** Opening Data for the task block **

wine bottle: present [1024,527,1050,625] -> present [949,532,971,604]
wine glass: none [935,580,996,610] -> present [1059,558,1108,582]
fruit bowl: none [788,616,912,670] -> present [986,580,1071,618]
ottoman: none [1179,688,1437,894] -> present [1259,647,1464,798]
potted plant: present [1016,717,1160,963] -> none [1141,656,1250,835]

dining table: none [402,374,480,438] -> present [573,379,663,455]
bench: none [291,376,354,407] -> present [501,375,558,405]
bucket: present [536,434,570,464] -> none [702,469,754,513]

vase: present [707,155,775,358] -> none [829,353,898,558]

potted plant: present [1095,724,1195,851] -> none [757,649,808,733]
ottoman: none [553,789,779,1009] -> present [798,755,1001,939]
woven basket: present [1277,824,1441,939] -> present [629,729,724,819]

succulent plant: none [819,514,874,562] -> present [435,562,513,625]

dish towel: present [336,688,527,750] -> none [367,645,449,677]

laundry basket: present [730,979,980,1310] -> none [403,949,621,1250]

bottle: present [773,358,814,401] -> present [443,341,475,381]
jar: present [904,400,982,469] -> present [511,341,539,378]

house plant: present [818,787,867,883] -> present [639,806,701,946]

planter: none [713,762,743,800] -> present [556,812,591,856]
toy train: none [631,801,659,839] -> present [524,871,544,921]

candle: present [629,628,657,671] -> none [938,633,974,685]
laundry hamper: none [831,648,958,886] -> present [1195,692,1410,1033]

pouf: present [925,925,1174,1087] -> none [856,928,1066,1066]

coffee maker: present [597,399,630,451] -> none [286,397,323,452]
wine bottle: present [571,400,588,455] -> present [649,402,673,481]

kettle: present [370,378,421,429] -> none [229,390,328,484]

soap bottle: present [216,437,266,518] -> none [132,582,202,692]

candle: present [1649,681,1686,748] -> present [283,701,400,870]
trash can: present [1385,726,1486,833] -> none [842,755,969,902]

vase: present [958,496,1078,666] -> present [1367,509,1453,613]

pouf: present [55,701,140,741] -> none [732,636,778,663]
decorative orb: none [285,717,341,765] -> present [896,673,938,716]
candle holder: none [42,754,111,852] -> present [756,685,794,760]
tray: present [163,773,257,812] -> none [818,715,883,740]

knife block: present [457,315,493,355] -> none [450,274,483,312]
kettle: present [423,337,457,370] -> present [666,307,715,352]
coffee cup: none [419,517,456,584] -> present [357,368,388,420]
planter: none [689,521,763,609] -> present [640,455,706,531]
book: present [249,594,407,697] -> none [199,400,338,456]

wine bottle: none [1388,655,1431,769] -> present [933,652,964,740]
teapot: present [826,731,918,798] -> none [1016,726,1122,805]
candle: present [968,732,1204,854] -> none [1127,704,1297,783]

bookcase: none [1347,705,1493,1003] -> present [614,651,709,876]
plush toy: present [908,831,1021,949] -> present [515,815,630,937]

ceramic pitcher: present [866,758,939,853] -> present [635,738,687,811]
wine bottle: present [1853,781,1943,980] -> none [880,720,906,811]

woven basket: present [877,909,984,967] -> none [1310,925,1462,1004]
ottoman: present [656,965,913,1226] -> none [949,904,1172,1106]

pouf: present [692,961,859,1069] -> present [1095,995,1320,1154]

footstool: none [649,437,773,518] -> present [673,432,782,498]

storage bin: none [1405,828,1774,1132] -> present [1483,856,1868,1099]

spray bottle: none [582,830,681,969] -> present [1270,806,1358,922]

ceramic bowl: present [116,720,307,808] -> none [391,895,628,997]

** Closing Data for the task block **

**Task brief**
An exact copy of the lines above between the line holding "ottoman: none [1179,688,1437,894]" and the line holding "planter: none [713,762,743,800]", inclusive, is the whole answer.

**Response for this exercise**
ottoman: none [1179,688,1437,894] -> present [1259,647,1464,798]
potted plant: present [1016,717,1160,963] -> none [1141,656,1250,835]

dining table: none [402,374,480,438] -> present [573,379,663,455]
bench: none [291,376,354,407] -> present [501,375,558,405]
bucket: present [536,434,570,464] -> none [702,469,754,513]

vase: present [707,155,775,358] -> none [829,353,898,558]

potted plant: present [1095,724,1195,851] -> none [757,649,808,733]
ottoman: none [553,789,779,1009] -> present [798,755,1001,939]
woven basket: present [1277,824,1441,939] -> present [629,729,724,819]

succulent plant: none [819,514,874,562] -> present [435,562,513,625]

dish towel: present [336,688,527,750] -> none [367,645,449,677]

laundry basket: present [730,979,980,1310] -> none [403,949,621,1250]

bottle: present [773,358,814,401] -> present [443,341,475,381]
jar: present [904,400,982,469] -> present [511,341,539,378]

house plant: present [818,787,867,883] -> present [639,806,701,946]

planter: none [713,762,743,800] -> present [556,812,591,856]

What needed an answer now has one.